Start of Block

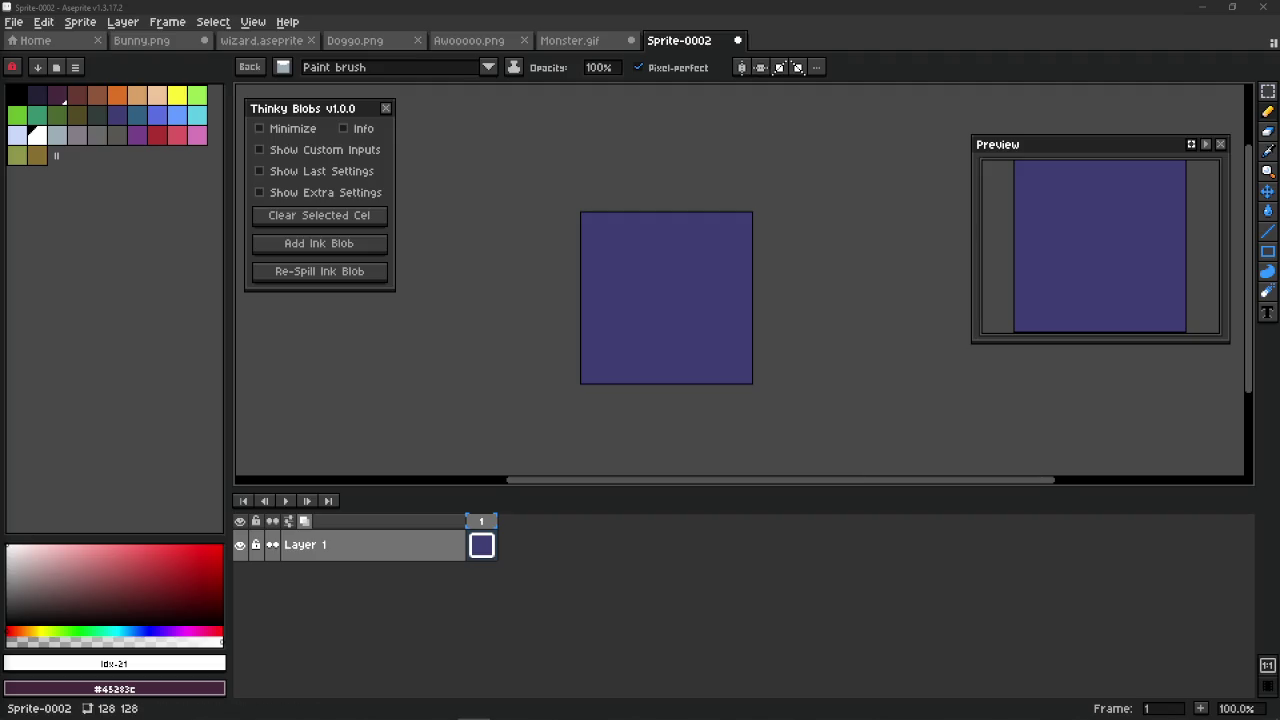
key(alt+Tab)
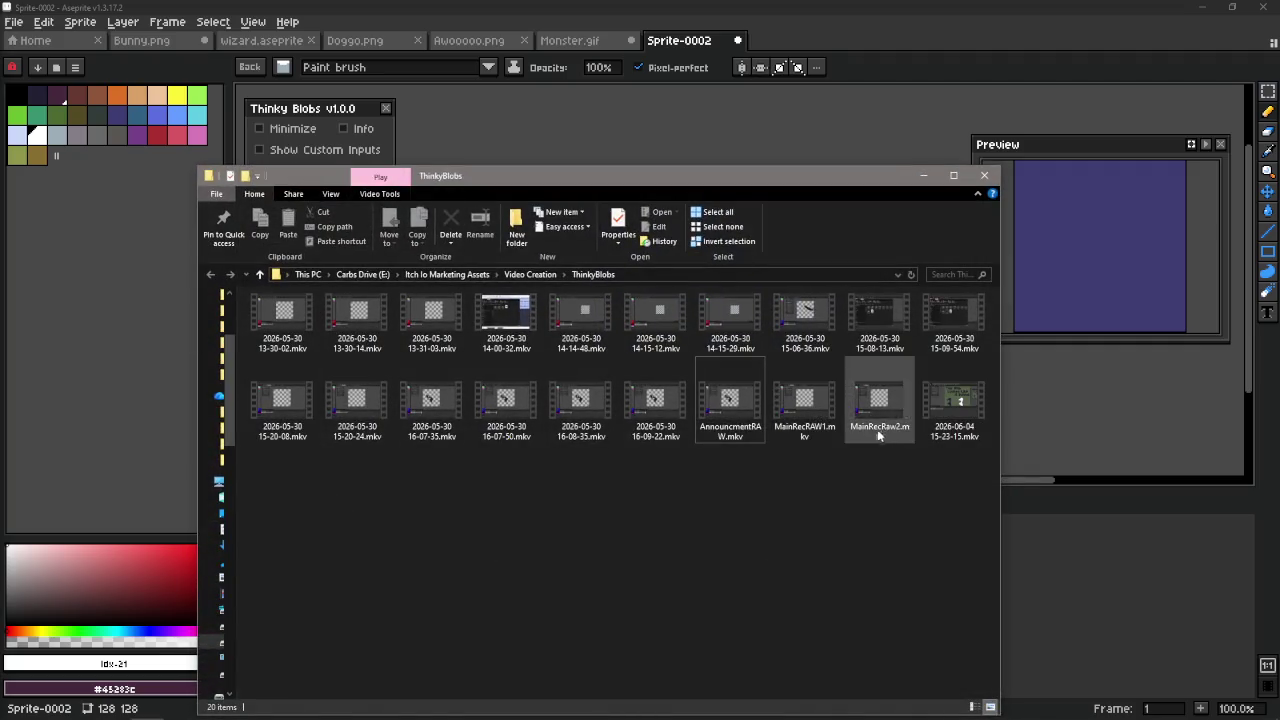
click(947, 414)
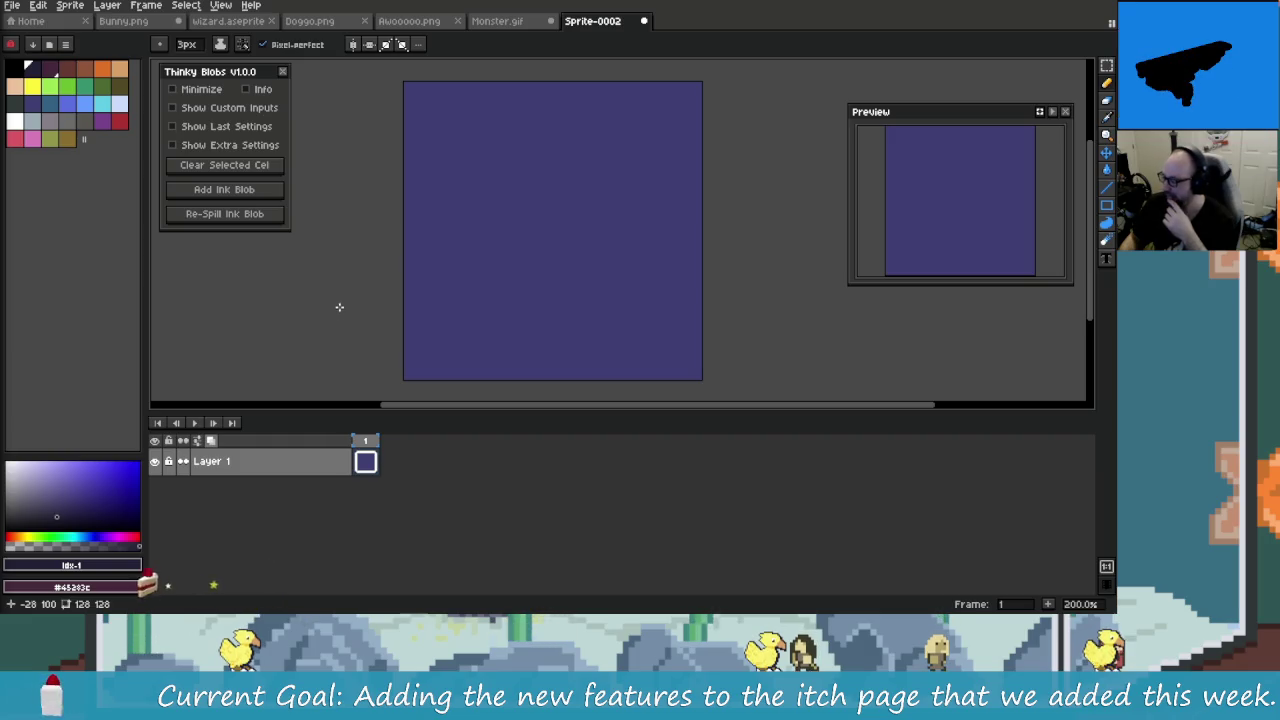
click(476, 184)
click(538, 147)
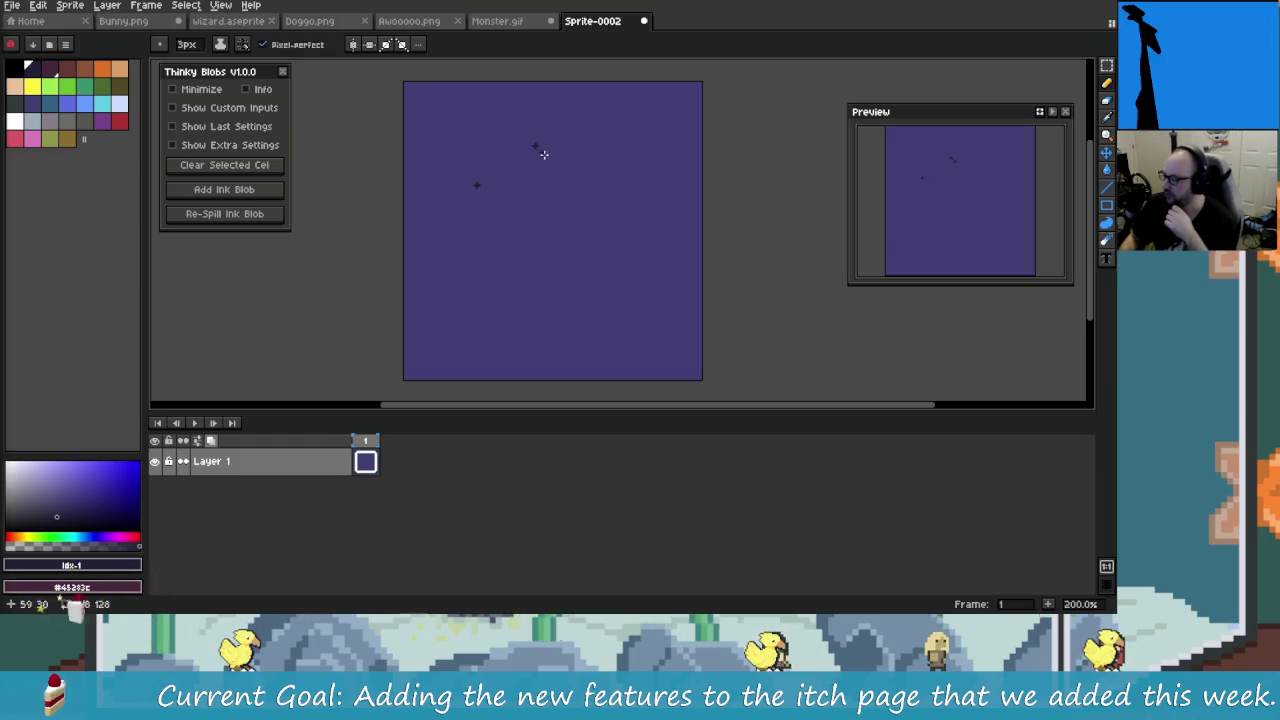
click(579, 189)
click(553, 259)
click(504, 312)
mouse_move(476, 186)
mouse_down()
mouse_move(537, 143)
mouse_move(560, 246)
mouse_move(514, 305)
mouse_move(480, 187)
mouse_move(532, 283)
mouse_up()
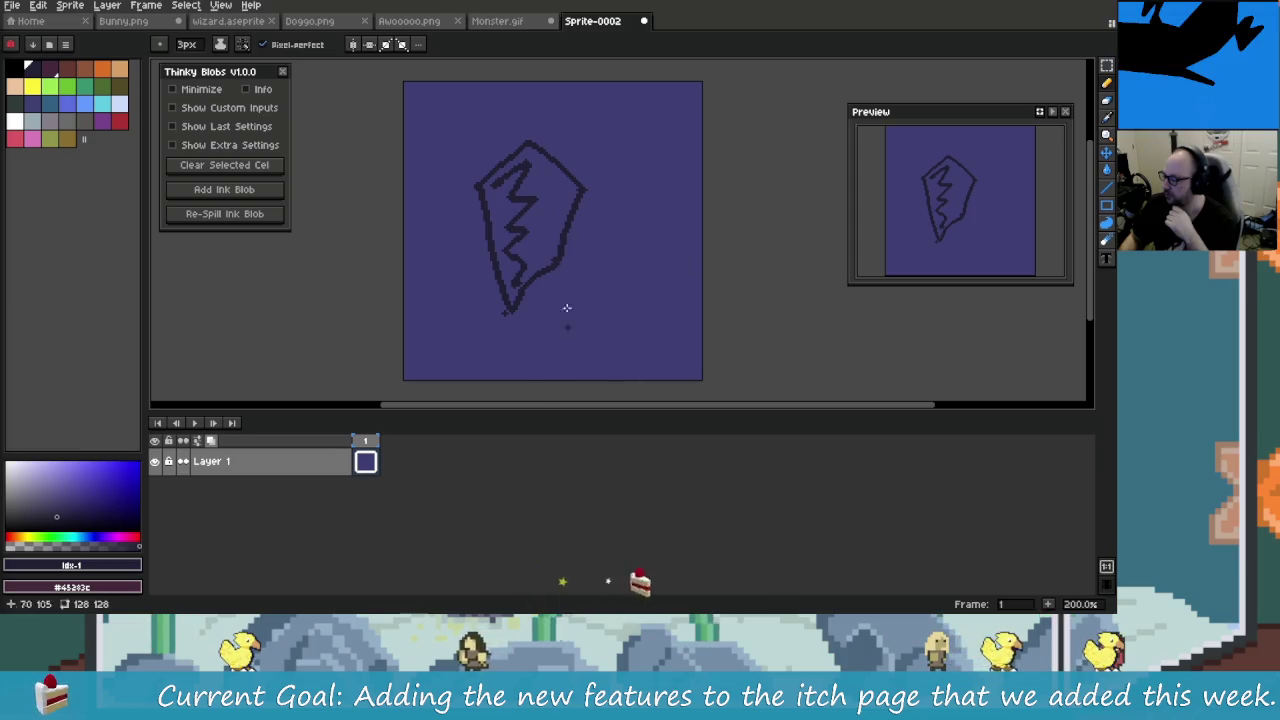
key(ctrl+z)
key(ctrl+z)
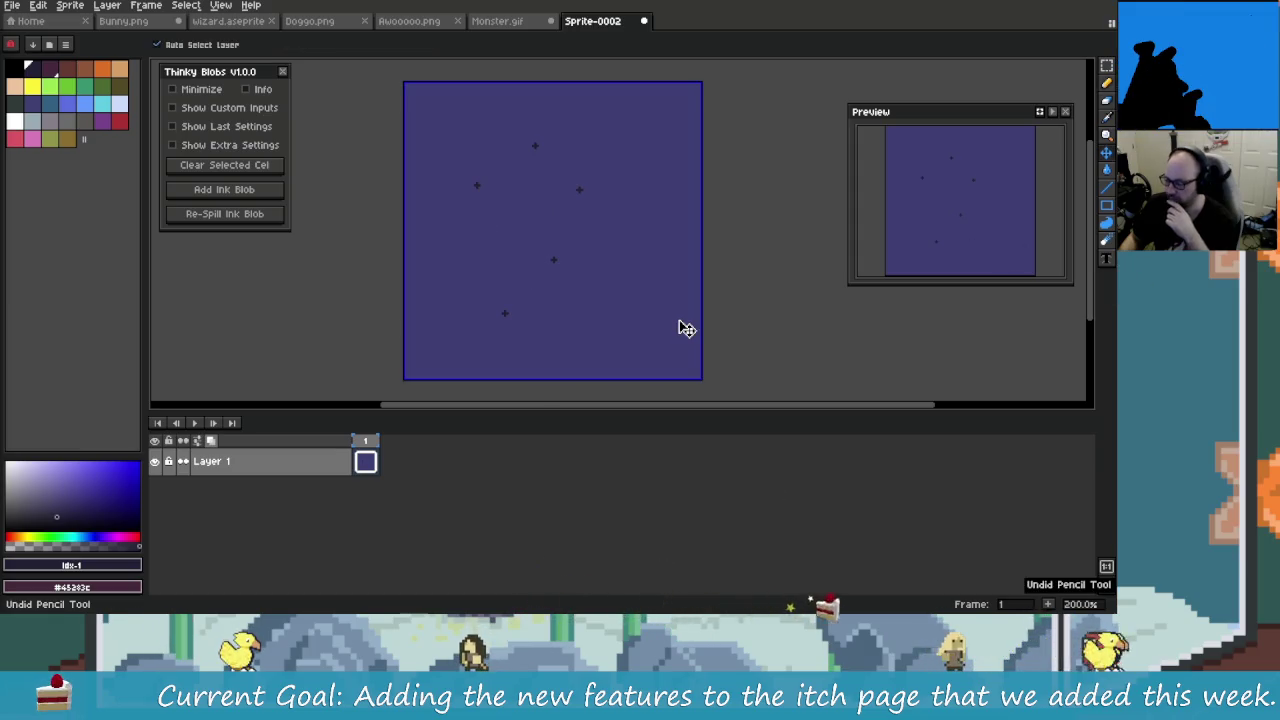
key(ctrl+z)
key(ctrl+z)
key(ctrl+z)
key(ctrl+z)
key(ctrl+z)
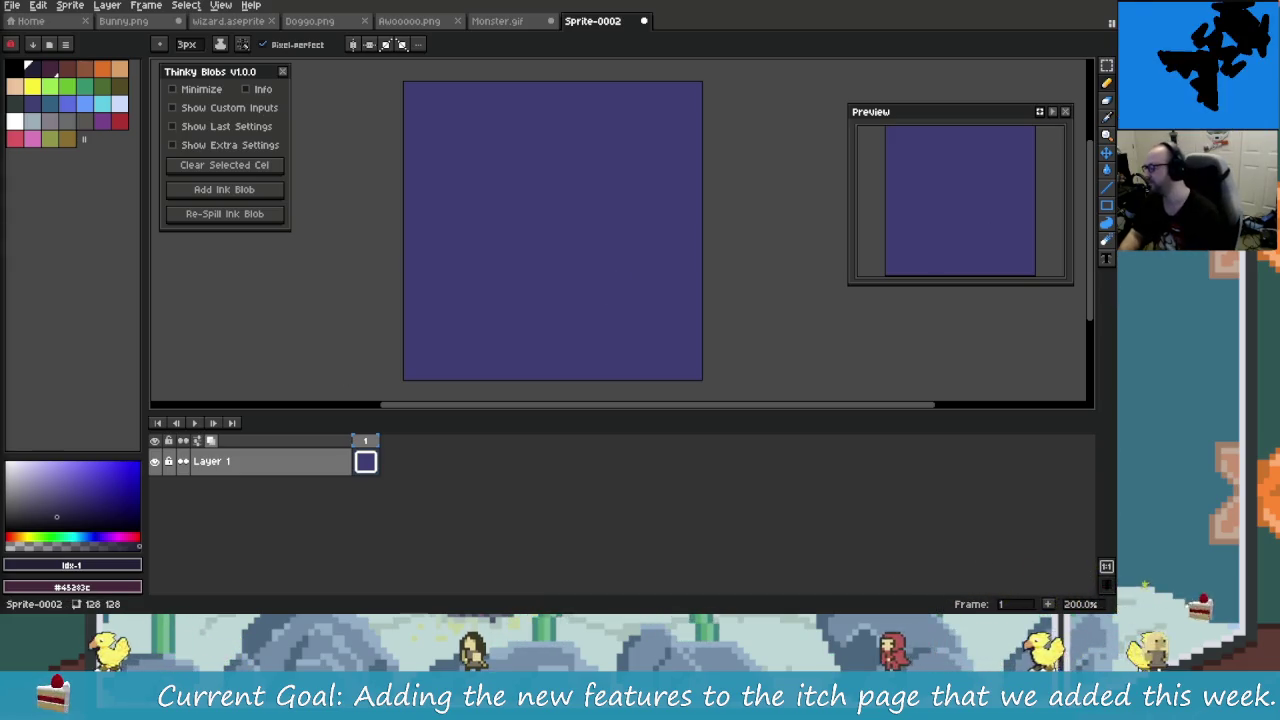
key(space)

End of Block

**What to do**
Within the material above, find the lines that hold "click" and report only how many there are.

**Task result**
6